Hurricane Maria leaves trail of destruction
SAN JUAN, Puerto Rico (AP):
Rescuers fanned out to reach stunned victims on Thursday after Hurricane Maria ravaged Puerto Rico, knocking out electricity to the entire island and triggering landslides and floods.
The extent of the damage is unknown, given that dozens of municipalities remained isolated and without communication after Maria hit the island Wednesday morning as a Category 4 storm with 155mph winds, the strongest hurricane to hit Puerto Rico in over 80 years.

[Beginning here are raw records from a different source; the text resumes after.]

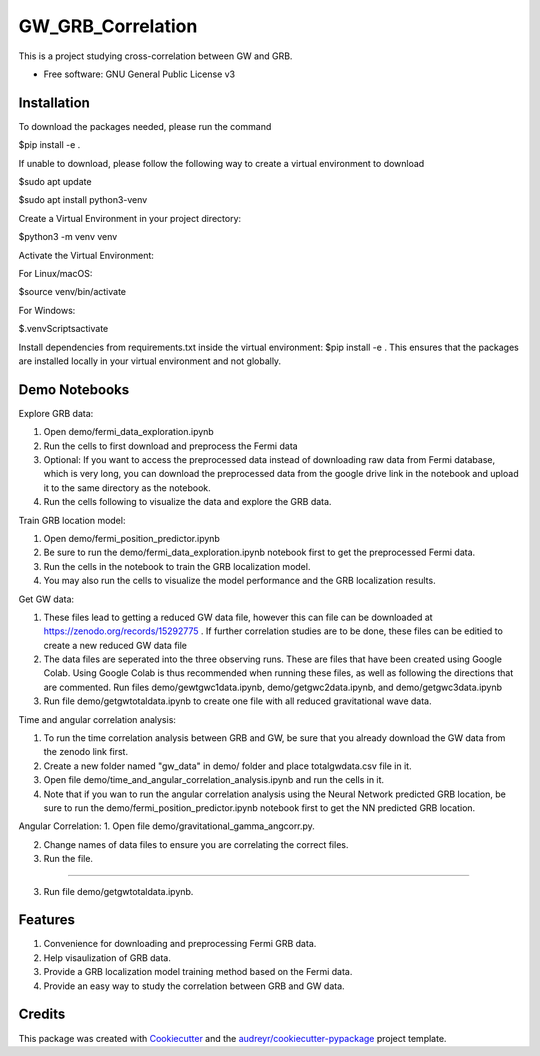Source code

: ==================
GW_GRB_Correlation
==================
This is a project studying cross-correlation between GW and GRB.

* Free software: GNU General Public License v3

Installation
--------
To download the packages needed, please run the command

$pip install -e .

If unable to download, please follow the following way to create a virtual environment to download

$sudo apt update

$sudo apt install python3-venv

Create a Virtual Environment in your project directory:

$python3 -m venv venv

Activate the Virtual Environment:

For Linux/macOS:

$source venv/bin/activate

For Windows:

$.\venv\Scripts\activate

Install dependencies from requirements.txt inside the virtual environment:
$pip install -e .
This ensures that the packages are installed locally in your virtual environment and not globally.

Demo Notebooks
--------
Explore GRB data:

1. Open demo/fermi_data_exploration.ipynb

2. Run the cells to first download and preprocess the Fermi data

3. Optional: If you want to access the preprocessed data instead of downloading raw data from Fermi database, which is very long, you can download the preprocessed data from the google drive link in the notebook and upload it to the same directory as the notebook.

4. Run the cells following to visualize the data and explore the GRB data.

Train GRB location model:

1. Open demo/fermi_position_predictor.ipynb

2. Be sure to run the demo/fermi_data_exploration.ipynb notebook first to get the preprocessed Fermi data.

3. Run the cells in the notebook to train the GRB localization model.

4. You may also run the cells to visualize the model performance and the GRB localization results.

Get GW data:

1. These files lead to getting a reduced GW data file, however this can file can be downloaded at https://zenodo.org/records/15292775 . If further correlation studies are to be done, these files can be editied to create a new reduced GW data file

2. The data files are seperated into the three observing runs. These are files that have been created using Google Colab. Using Google Colab is thus recommended when running these files, as well as following the directions that are commented. Run files demo/gewtgwc1data.ipynb, demo/getgwc2data.ipynb, and demo/getgwc3data.ipynb

3. Run file demo/getgwtotaldata.ipynb to create one file with all reduced gravitational wave data.

Time and angular correlation analysis:

1. To run the time correlation analysis between GRB and GW, be sure that you already download the GW data from the zenodo link first.

2. Create a new folder named "gw_data" in demo/ folder and place totalgwdata.csv file in it.

3. Open file demo/time_and_angular_correlation_analysis.ipynb and run the cells in it.

4. Note that if you wan to run the angular correlation analysis using the Neural Network predicted GRB location, be sure to run the demo/fermi_position_predictor.ipynb notebook first to get the NN predicted GRB location.

Angular Correlation:
1. Open file demo/gravitational_gamma_angcorr.py. 

2. Change names of data files to ensure you are correlating the correct files. 

3. Run the file.

=======

3. Run file demo/getgwtotaldata.ipynb.

Features
--------

1. Convenience for downloading and preprocessing Fermi GRB data.

2. Help visaulization of GRB data.

3. Provide a GRB localization model training method based on the Fermi data.

4. Provide an easy way to study the correlation between GRB and GW data.

Credits
-------

This package was created with Cookiecutter_ and the `audreyr/cookiecutter-pypackage`_ project template.

.. _Cookiecutter: https://github.com/audreyr/cookiecutter
.. _`audreyr/cookiecutter-pypackage`: https://github.com/audreyr/cookiecutter-pypackage
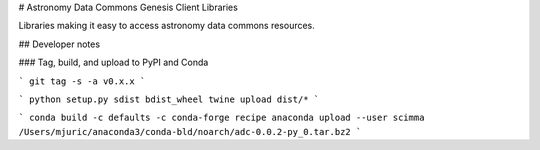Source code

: # Astronomy Data Commons Genesis Client Libraries

Libraries making it easy to access astronomy data commons resources.

## Developer notes

### Tag, build, and upload to PyPI and Conda

```
git tag -s -a v0.x.x
```

```
python setup.py sdist bdist_wheel
twine upload dist/*
```

```
conda build -c defaults -c conda-forge recipe
anaconda upload --user scimma /Users/mjuric/anaconda3/conda-bld/noarch/adc-0.0.2-py_0.tar.bz2
```


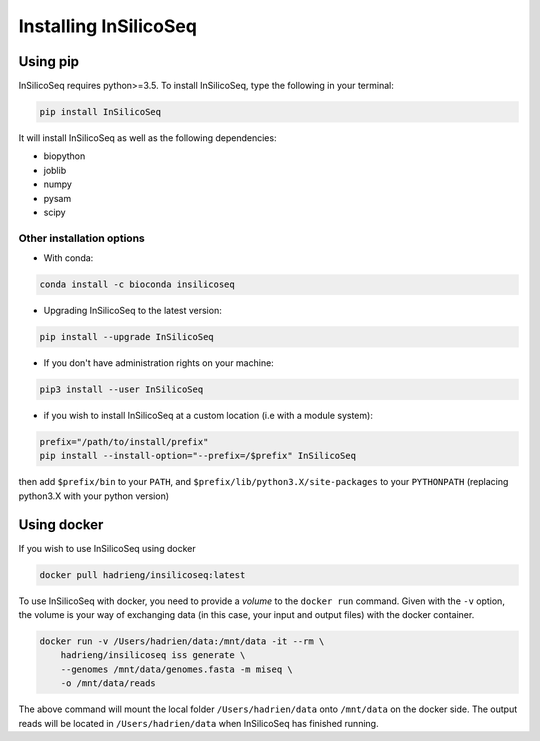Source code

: .. _install:

Installing InSilicoSeq
======================

.. _using_pip:

Using pip
---------

InSilicoSeq requires python>=3.5.
To install InSilicoSeq, type the following in your terminal:

.. code-block:: bash

    pip install InSilicoSeq

It will install InSilicoSeq as well as the following dependencies:

* biopython
* joblib
* numpy
* pysam
* scipy

Other installation options
^^^^^^^^^^^^^^^^^^^^^^^^^^

* With conda:

.. code-block:: bash

    conda install -c bioconda insilicoseq

* Upgrading InSilicoSeq to the latest version:

.. code-block:: bash

    pip install --upgrade InSilicoSeq

* If you don't have administration rights on your machine:

.. code-block:: bash

    pip3 install --user InSilicoSeq

* if you wish to install InSilicoSeq at a custom location (i.e with a module system):

.. code-block:: bash

    prefix="/path/to/install/prefix"
    pip install --install-option="--prefix=/$prefix" InSilicoSeq

then add ``$prefix/bin`` to your ``PATH``, and
``$prefix/lib/python3.X/site-packages`` to your ``PYTHONPATH`` (replacing
python3.X with your python version)

.. _using_docker:

Using docker
-----------

If you wish to use InSilicoSeq using docker

.. code-block:: bash

    docker pull hadrieng/insilicoseq:latest

To use InSilicoSeq with docker, you need to provide a `volume` to the ``docker run`` command.
Given with the ``-v`` option, the volume is your way of exchanging data (in this case, your input and output files) with the docker container.

.. code-block:: bash

    docker run -v /Users/hadrien/data:/mnt/data -it --rm \
        hadrieng/insilicoseq iss generate \
        --genomes /mnt/data/genomes.fasta -m miseq \
        -o /mnt/data/reads

The above command will mount the local folder ``/Users/hadrien/data`` onto ``/mnt/data`` on the docker side.
The output reads will be located in ``/Users/hadrien/data`` when InSilicoSeq has finished running.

Uprooted trees and widespread flooding blocked many highways and streets across the island, creating a maze that forced drivers to go against traffic and past police cars that used loudspeakers to warn people that they must respect a 6 p.m. to 6 a.m. curfew imposed by the governor to ensure everyone's safety. People resorted to rafts and kayaks to get around because flooding made many roads impassable.
"This is going to be a historic event for Puerto Rico," said Abner Gomez, the island's emergency management director.
President Donald Trump approved a federal disaster declaration for Puerto Rico.
Maria has caused at least 10 deaths across the Caribbean, including seven in the hard-hit island of Dominica and two in the French Caribbean territory of Guadeloupe. Puerto Rico's governor told CNN one man died after being hit by flying debris. No further details were available, and officials could not be immediately reached for comment.
Dominica Tourism Minister Robert Tonge described his badly damaged country three days after Hurricane Maria made landfall in the eastern Caribbean island. An update from him said the capital of Roseau still had severe flooding and there was heavy damage throughout the city. The hospital and a community centre both lost roofs.
One of two airports serving the country was inoperable, while the other was expected to be operational in the coming days. An estimated 95 per cent of the roofs were blown off in some towns, including Mahaut and Portsmouth.
Puerto Rico's electric grid was crumbling amid lack of maintenance and a dwindling staff even before the hurricanes knocked out power. Many now believe it will take weeks, if not months, to restore power.